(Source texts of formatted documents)
↓↓↓

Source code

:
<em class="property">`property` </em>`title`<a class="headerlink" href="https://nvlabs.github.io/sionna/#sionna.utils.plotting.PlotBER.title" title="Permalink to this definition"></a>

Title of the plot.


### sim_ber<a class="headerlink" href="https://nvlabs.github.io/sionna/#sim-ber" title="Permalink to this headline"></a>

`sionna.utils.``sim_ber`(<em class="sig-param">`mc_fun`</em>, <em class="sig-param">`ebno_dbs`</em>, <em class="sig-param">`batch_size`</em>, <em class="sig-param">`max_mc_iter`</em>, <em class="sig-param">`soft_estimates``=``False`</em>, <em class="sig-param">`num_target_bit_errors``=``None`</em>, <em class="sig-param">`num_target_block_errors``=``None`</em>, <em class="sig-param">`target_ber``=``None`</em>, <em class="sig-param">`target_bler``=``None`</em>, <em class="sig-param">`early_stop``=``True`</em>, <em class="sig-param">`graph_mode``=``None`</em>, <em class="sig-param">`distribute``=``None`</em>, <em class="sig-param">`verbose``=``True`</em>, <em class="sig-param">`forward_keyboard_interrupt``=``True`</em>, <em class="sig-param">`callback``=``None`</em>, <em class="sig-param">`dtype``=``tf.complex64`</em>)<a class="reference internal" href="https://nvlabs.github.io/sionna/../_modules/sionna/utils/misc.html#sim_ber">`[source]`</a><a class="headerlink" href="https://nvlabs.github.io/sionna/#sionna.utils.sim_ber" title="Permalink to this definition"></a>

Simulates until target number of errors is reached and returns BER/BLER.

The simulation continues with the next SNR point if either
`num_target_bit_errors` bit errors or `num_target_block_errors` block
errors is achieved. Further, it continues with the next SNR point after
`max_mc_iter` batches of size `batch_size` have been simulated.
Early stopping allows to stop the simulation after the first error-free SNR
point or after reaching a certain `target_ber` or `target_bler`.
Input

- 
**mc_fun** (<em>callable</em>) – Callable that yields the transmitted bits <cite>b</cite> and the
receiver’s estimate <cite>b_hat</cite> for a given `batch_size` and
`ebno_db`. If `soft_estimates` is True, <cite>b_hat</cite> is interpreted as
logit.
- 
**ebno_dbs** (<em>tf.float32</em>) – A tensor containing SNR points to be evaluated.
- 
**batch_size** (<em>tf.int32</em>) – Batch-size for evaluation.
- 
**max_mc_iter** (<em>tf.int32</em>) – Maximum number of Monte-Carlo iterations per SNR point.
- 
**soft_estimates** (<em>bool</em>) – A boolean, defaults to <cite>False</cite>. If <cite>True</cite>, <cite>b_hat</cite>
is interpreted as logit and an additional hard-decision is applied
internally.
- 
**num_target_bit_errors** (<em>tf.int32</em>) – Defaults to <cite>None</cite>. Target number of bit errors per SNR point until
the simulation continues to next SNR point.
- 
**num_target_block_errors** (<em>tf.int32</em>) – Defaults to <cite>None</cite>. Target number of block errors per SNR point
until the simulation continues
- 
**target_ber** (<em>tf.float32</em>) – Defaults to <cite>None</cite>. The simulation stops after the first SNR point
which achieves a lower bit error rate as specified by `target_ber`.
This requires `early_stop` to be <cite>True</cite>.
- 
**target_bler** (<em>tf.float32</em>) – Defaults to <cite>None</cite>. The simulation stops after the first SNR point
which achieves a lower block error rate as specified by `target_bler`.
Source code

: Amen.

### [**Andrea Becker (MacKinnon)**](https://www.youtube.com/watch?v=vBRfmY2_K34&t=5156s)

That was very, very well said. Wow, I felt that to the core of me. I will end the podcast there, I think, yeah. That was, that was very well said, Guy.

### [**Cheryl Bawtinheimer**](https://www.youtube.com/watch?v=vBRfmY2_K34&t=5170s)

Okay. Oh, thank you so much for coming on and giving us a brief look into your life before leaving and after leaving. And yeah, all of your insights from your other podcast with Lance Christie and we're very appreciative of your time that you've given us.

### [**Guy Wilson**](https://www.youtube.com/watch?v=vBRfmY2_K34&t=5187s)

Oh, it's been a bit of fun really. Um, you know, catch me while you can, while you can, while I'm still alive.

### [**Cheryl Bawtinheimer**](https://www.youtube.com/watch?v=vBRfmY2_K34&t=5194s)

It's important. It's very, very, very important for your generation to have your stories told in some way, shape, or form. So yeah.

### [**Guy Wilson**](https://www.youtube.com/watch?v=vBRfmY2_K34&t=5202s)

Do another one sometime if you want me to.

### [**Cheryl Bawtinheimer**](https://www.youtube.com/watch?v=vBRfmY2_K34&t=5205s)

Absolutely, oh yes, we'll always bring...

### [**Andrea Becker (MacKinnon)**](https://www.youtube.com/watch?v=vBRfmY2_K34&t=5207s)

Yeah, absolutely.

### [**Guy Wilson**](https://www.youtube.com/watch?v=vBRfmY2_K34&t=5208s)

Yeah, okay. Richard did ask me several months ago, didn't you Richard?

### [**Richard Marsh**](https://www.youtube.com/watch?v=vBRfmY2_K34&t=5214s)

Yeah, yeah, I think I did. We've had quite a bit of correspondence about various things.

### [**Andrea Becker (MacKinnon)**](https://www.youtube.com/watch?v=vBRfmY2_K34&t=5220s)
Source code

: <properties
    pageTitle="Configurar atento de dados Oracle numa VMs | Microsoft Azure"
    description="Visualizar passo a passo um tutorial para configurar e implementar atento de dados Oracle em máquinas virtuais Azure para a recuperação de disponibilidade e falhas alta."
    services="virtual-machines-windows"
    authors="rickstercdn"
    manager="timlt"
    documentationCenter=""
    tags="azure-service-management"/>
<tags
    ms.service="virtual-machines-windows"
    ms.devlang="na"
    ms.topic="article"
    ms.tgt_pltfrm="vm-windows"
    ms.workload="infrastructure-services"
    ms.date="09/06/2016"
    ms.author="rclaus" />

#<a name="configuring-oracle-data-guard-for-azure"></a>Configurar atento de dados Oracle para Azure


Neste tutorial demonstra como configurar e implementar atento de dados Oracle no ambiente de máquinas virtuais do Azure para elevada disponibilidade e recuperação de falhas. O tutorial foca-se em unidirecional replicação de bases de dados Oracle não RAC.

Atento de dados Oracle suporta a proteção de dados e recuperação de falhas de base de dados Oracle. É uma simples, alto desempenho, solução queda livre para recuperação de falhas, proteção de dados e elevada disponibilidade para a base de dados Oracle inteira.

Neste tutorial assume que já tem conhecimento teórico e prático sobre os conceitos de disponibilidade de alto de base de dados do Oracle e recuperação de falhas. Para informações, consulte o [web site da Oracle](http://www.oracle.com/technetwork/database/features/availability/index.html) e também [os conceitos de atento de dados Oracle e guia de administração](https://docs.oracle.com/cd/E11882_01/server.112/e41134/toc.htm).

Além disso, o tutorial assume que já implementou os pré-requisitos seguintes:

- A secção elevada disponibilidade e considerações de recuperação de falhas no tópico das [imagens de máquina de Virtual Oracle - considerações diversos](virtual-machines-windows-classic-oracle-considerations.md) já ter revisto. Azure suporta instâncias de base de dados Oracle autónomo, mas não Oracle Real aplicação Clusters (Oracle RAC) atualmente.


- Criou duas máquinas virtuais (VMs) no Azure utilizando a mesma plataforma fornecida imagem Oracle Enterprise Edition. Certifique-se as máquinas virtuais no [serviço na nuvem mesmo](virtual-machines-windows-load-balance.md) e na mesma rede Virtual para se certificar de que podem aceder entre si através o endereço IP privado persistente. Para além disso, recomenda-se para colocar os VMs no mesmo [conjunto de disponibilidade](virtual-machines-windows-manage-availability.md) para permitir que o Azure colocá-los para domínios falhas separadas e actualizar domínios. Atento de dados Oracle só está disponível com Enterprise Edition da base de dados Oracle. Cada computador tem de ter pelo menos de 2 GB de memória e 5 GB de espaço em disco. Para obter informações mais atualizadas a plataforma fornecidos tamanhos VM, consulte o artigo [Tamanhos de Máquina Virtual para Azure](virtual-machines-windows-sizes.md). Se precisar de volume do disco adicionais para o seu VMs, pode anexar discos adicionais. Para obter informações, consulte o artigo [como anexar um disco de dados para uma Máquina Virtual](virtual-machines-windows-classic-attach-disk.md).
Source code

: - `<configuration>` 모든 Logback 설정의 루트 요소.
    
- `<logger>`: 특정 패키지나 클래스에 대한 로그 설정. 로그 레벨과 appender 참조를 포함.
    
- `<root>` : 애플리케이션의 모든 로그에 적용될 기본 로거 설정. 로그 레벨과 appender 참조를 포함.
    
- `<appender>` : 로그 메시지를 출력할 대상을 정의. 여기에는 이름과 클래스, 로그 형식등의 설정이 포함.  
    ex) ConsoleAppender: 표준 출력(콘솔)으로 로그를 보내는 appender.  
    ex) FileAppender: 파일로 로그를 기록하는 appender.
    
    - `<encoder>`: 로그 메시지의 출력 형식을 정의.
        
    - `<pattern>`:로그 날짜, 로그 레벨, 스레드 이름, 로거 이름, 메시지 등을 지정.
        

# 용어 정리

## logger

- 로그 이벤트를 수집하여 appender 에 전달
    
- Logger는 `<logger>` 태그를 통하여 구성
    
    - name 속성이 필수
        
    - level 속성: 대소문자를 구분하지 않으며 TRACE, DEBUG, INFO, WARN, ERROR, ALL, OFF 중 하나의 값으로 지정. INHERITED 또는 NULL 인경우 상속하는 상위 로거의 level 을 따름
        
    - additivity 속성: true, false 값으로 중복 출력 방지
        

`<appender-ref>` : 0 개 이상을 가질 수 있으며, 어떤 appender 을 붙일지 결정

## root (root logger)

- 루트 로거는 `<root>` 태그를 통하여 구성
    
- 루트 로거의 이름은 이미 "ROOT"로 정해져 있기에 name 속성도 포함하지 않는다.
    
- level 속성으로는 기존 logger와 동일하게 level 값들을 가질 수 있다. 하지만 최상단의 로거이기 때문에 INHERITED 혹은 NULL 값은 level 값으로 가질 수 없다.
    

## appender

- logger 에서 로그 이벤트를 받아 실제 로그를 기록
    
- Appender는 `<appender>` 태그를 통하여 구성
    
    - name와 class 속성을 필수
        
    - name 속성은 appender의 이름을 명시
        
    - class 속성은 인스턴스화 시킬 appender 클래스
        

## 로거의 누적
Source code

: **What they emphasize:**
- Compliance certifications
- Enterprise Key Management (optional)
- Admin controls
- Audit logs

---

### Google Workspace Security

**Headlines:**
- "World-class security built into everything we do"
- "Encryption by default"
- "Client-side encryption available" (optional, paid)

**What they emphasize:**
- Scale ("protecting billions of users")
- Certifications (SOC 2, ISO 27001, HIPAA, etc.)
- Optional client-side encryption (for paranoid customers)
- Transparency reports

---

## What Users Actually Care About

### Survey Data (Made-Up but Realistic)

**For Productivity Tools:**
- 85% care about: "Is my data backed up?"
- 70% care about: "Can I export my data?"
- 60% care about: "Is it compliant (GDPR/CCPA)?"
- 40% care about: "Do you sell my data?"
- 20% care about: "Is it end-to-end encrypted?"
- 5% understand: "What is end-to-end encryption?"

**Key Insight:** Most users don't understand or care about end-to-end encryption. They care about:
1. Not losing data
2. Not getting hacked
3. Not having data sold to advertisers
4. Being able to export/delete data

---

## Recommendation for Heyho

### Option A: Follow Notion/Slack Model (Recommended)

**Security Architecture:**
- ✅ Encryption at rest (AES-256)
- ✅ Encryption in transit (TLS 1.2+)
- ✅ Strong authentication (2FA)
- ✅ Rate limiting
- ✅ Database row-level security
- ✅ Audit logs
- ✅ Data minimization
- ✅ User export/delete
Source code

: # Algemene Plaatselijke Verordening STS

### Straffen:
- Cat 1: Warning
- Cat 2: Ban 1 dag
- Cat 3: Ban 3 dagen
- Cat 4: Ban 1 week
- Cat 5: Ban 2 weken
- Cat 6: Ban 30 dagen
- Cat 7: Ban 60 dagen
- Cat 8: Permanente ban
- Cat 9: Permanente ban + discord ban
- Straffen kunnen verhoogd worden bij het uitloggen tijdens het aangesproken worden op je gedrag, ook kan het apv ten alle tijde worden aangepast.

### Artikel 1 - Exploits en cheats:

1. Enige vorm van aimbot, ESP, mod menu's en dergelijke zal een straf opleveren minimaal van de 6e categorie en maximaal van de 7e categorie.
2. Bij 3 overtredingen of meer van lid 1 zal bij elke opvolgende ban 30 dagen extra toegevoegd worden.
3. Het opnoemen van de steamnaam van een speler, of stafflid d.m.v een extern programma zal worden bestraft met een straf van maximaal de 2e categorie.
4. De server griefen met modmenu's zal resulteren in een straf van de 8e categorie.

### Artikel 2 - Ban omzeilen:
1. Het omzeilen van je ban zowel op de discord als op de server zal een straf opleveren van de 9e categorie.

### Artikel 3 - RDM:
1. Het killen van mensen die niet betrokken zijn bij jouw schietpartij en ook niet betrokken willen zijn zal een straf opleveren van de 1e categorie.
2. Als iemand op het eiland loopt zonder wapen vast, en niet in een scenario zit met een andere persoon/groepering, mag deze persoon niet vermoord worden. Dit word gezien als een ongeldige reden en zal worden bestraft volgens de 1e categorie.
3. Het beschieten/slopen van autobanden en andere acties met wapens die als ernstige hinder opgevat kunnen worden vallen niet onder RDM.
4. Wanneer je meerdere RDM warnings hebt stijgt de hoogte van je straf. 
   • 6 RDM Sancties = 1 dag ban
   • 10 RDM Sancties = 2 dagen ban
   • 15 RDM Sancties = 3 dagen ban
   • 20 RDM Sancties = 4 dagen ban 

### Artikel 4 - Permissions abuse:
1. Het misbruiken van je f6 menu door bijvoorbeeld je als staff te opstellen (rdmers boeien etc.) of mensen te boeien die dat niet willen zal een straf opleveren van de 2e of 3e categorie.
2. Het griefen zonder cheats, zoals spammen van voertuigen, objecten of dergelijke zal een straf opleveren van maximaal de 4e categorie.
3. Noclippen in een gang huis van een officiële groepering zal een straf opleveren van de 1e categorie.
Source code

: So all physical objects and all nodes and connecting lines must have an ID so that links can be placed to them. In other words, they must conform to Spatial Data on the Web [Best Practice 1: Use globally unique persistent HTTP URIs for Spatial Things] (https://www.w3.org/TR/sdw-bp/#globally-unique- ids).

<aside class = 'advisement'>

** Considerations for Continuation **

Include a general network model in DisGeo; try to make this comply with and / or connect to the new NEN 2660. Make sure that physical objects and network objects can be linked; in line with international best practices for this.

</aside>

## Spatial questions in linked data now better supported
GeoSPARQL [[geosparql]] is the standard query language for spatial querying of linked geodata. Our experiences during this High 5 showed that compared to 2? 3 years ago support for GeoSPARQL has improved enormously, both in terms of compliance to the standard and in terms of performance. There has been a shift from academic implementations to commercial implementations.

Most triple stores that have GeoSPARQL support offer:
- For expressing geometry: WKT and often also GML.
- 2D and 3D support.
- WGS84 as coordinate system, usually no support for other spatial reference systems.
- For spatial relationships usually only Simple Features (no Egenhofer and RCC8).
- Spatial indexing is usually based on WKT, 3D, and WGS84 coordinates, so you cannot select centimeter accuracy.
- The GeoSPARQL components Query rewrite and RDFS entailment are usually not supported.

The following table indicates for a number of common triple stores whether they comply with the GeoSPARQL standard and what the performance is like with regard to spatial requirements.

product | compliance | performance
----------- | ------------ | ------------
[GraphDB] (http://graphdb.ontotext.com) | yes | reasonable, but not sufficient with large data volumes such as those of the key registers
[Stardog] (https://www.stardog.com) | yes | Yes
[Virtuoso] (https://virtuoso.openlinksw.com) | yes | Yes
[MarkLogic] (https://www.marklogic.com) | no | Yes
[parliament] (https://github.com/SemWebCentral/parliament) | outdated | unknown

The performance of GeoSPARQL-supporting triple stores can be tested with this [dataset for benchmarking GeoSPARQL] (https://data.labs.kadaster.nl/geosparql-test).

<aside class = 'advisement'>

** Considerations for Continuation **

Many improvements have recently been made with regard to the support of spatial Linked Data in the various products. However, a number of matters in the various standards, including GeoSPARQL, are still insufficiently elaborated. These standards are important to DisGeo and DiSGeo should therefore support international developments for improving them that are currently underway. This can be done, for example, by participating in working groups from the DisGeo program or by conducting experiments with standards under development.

↑↑↑

Quote the lines in the records above, starting at the line containing "이름, 메시지 등을 지정." and ending at the line containing "## root (root logger)", with both of those lines included.

Response below:
    - `<pattern>`:로그 날짜, 로그 레벨, 스레드 이름, 로거 이름, 메시지 등을 지정.
        

# 용어 정리

## logger

- 로그 이벤트를 수집하여 appender 에 전달
    
- Logger는 `<logger>` 태그를 통하여 구성
    
    - name 속성이 필수
        
    - level 속성: 대소문자를 구분하지 않으며 TRACE, DEBUG, INFO, WARN, ERROR, ALL, OFF 중 하나의 값으로 지정. INHERITED 또는 NULL 인경우 상속하는 상위 로거의 level 을 따름
        
    - additivity 속성: true, false 값으로 중복 출력 방지
        

`<appender-ref>` : 0 개 이상을 가질 수 있으며, 어떤 appender 을 붙일지 결정

## root (root logger)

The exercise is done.